On July 1, the California Attorney General's Office can begin enforcing the California Consumer Privacy Act. But some companies may still be struggling with one requirement in particular. The CCPA mandates businesses publicly disclose the value that consumer data holds to their operation. But chances are that many organizations don't have an exact dollar figure lying around somewhere.

The "financial incentives" requirement stems from a second round of CCPA revisions that were published by California's attorney general in March. It prohibits businesses from offering a different price or service based on a consumer's willingness to exchange personal data, unless that difference is "reasonably related to the value of the data."

Jarno Vanto, a partner at Crowell & Moring, used video streaming services as an analogy. Users with a standard subscription typically have to engage with some kind of advertising during their viewing experience, while those who wish to forgo commercials altogether will likely have to pay a higher monthly rate in order to compensate for the lost advertising revenue.
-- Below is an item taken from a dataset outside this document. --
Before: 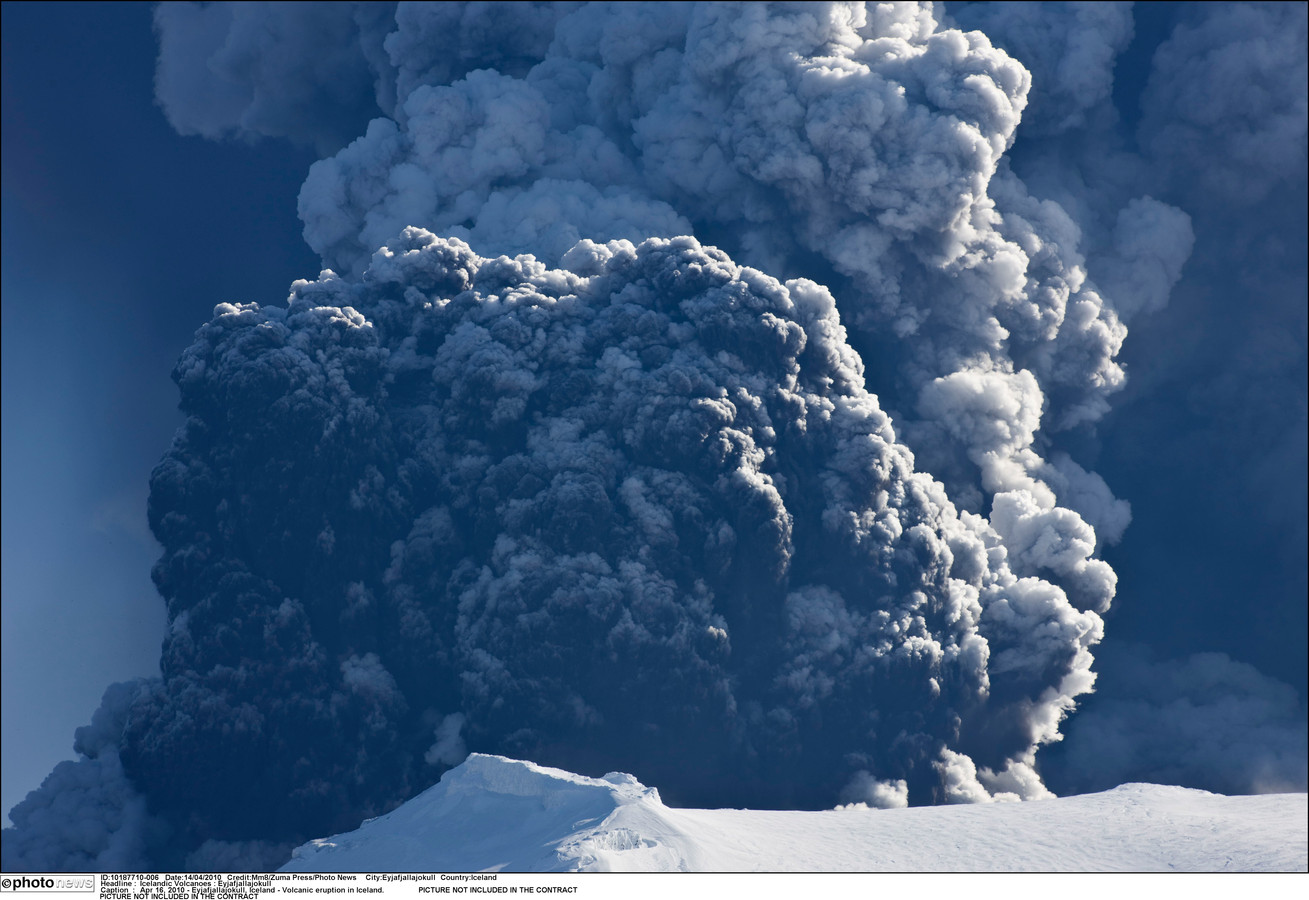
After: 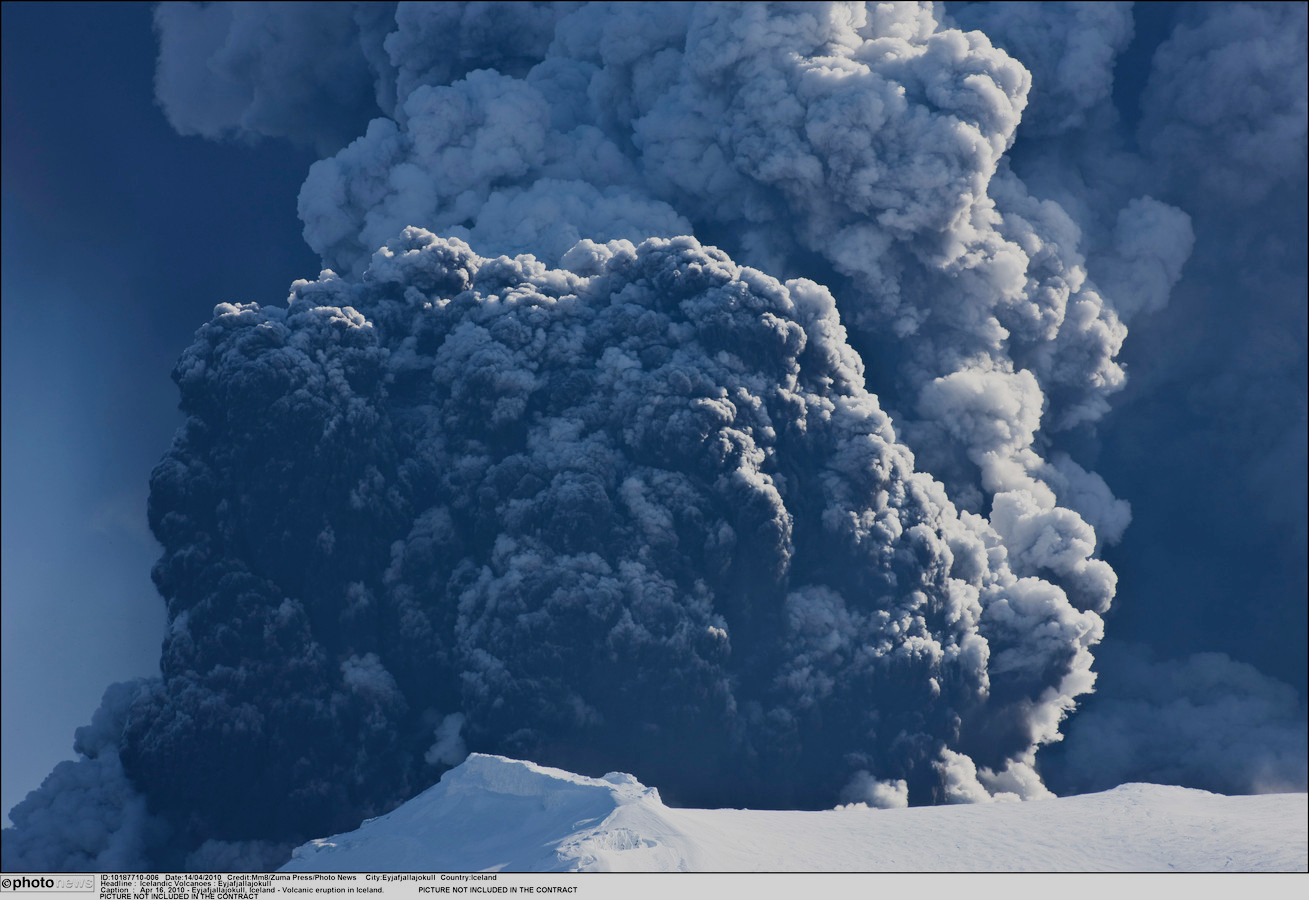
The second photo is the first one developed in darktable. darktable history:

But when it comes to consumer data and the CCPA, businesses need consistent metrics or valuations in place in order to defend such a practice. "They actually have to give thought to it [and] document the process in order to justify why they are treating people who exercise their privacy rights differently from those that don't," Vanto said.

However, while data has become increasingly important to businesses situated across a variety of industries, that reality isn't necessarily reflected in an organization's cultural or accounting practices. Dominique Shelton Leipzig, co-chairwoman of Foley & Lardner's ad tech privacy and data management practice, indicated that many companies don't even list data on their accounting statements along with other intangible assets such as trademarks or copyrights.
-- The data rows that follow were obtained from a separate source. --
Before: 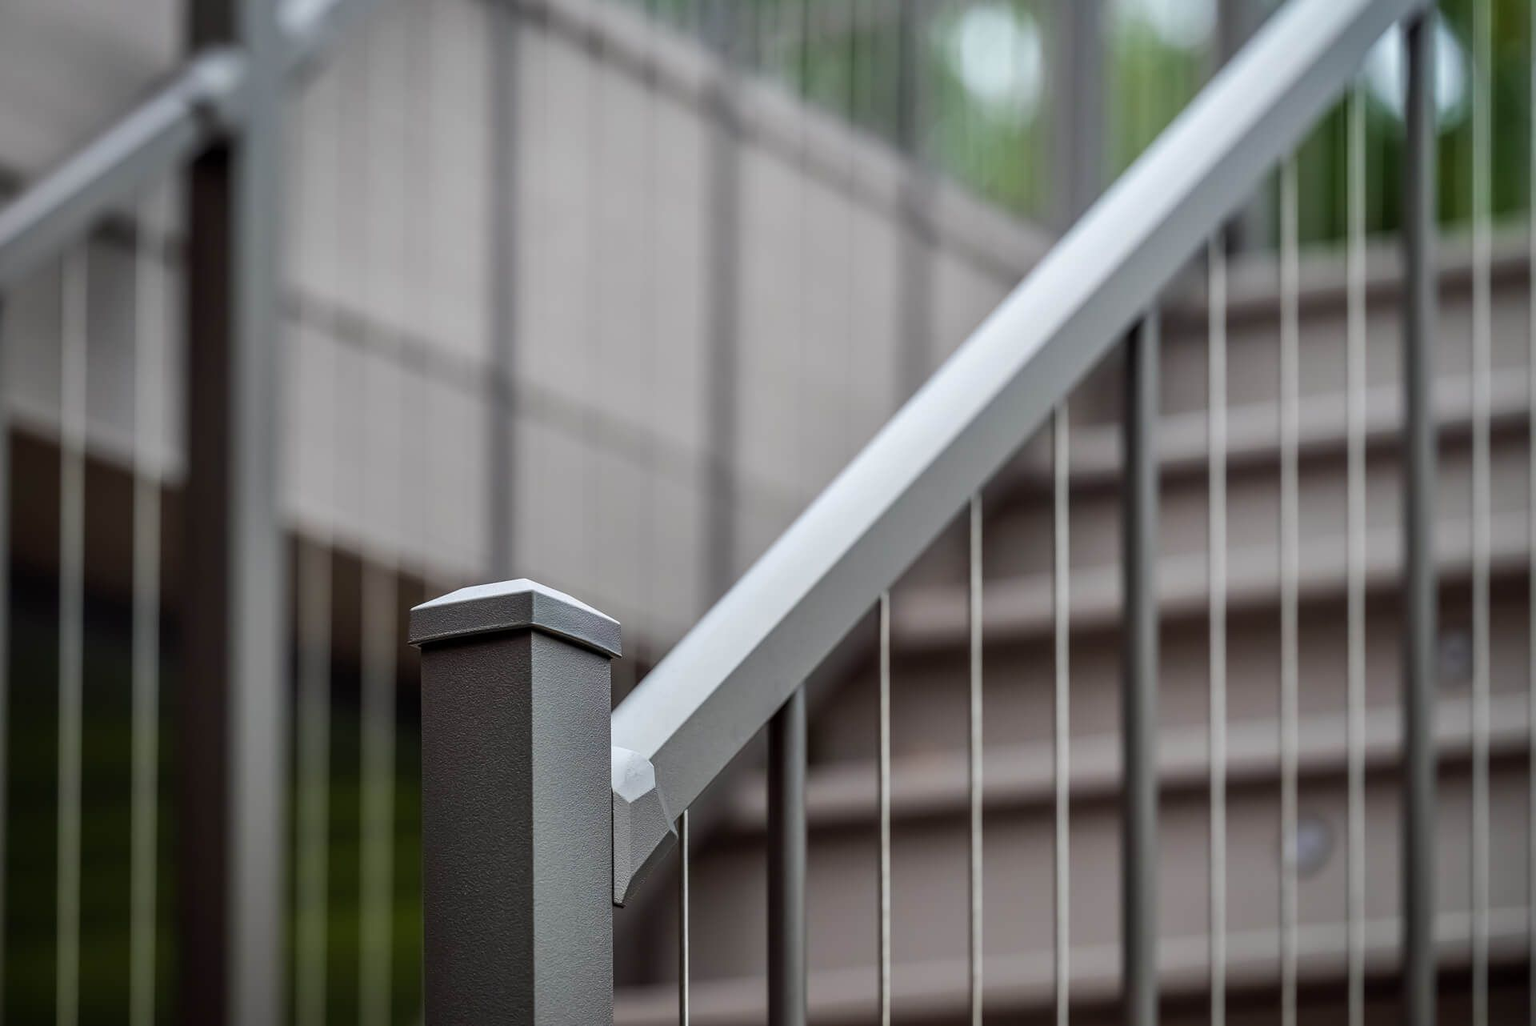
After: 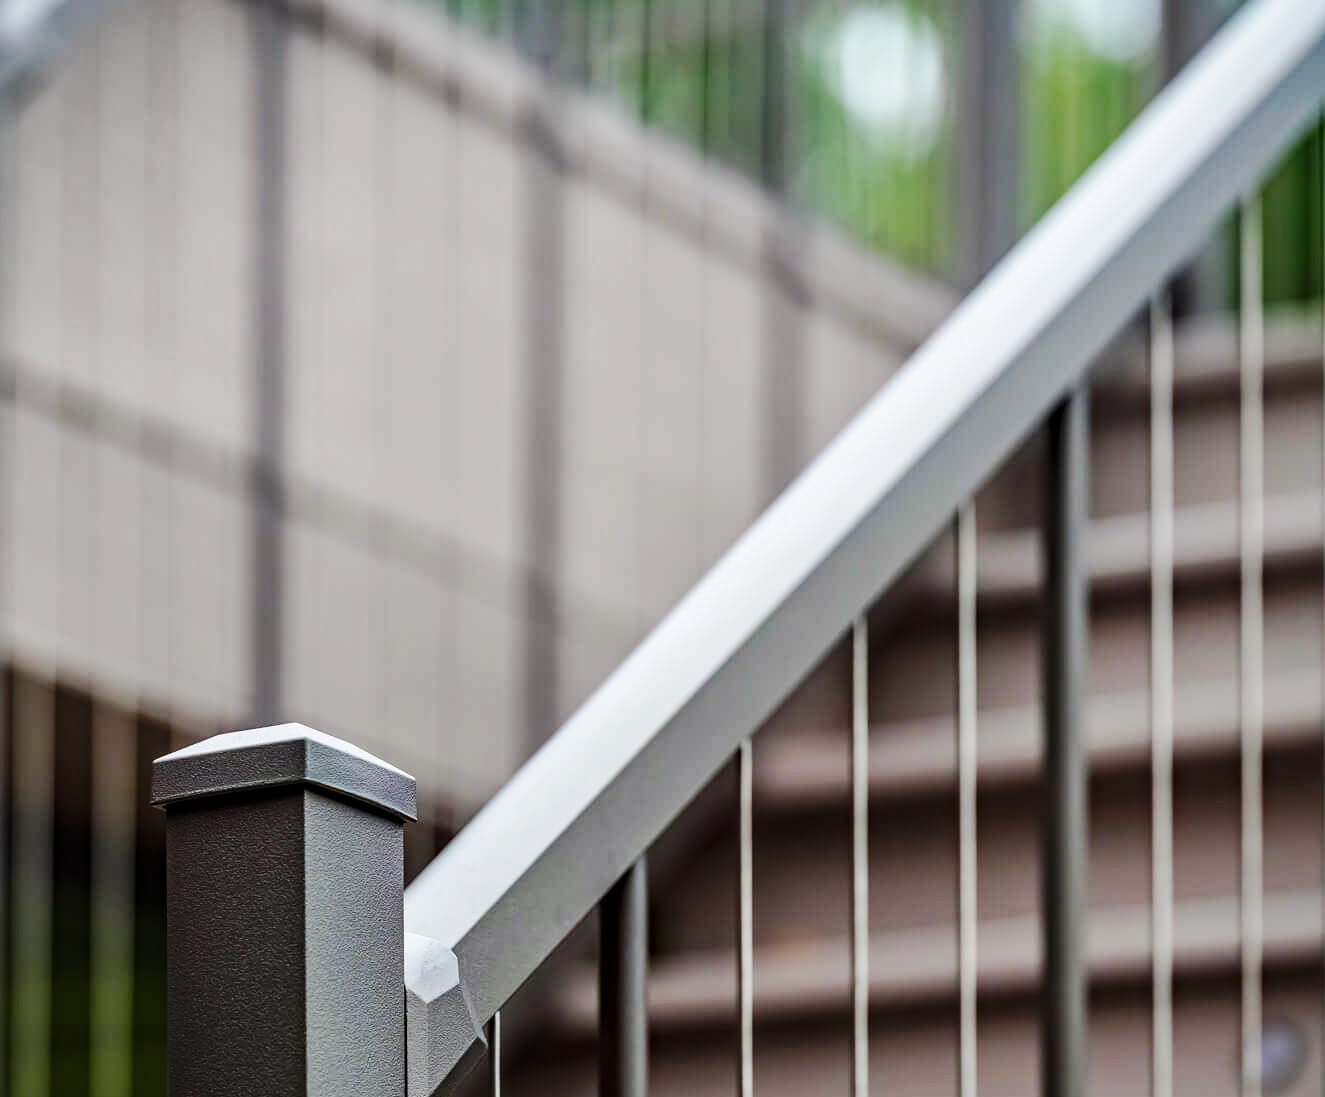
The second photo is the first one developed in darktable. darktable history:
crop: left 18.76%, right 12.21%, bottom 14.379%
haze removal: strength 0.276, distance 0.254, compatibility mode true, adaptive false
base curve: curves: ch0 [(0, 0) (0.032, 0.025) (0.121, 0.166) (0.206, 0.329) (0.605, 0.79) (1, 1)], preserve colors none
"I have yet to see a client that has an accounting statement that reflects data that's not a data company," she said.

Companies may still be murky on the value of their data even as the CCPA's Wednesday enforcement data looms closer. Leipzig believes that many businesses were hopeful that the California Attorney General's Office would take into account the comments and feedback rendered by various trade groups and associations citing the novelty of the financial incentives requirement and asking for more time to comply.

So far, those hopes have gone unfulfilled and assembling data valuations from scratch likely isn't a project that can be accomplished in just a few days. Outside of the legal counsel businesses might be accustomed to working with on  matters of CCPA compliance, Leipzig recommended that companies also engage the services of a third-party accountant to validate their valuation methodology.

"Initially, I would be surprised if you saw a lot of companies with actual dollar amounts in their valuations. I think what you'll see is an attempt to explain how data will be valued. And we think that's a sufficient explanation to start getting a handle on this in this evolving area," Leipzig said.

But exactly how much legal jeopardy an organization could face if it did come under regulatory scrutiny is unclear. Crowell & Moring's Vanto pointed out that given the variety of business interests at play that can impact the price or availability of a service, it may be difficult for the California attorney general to prove that a company discriminated against consumers who exercised privacy rights.

Still, he did raise the possibility of class action lawsuits centered around data valuations. "Inevitably, whatever dollar figure you come up with is going to be litigated at some point," Vanto said.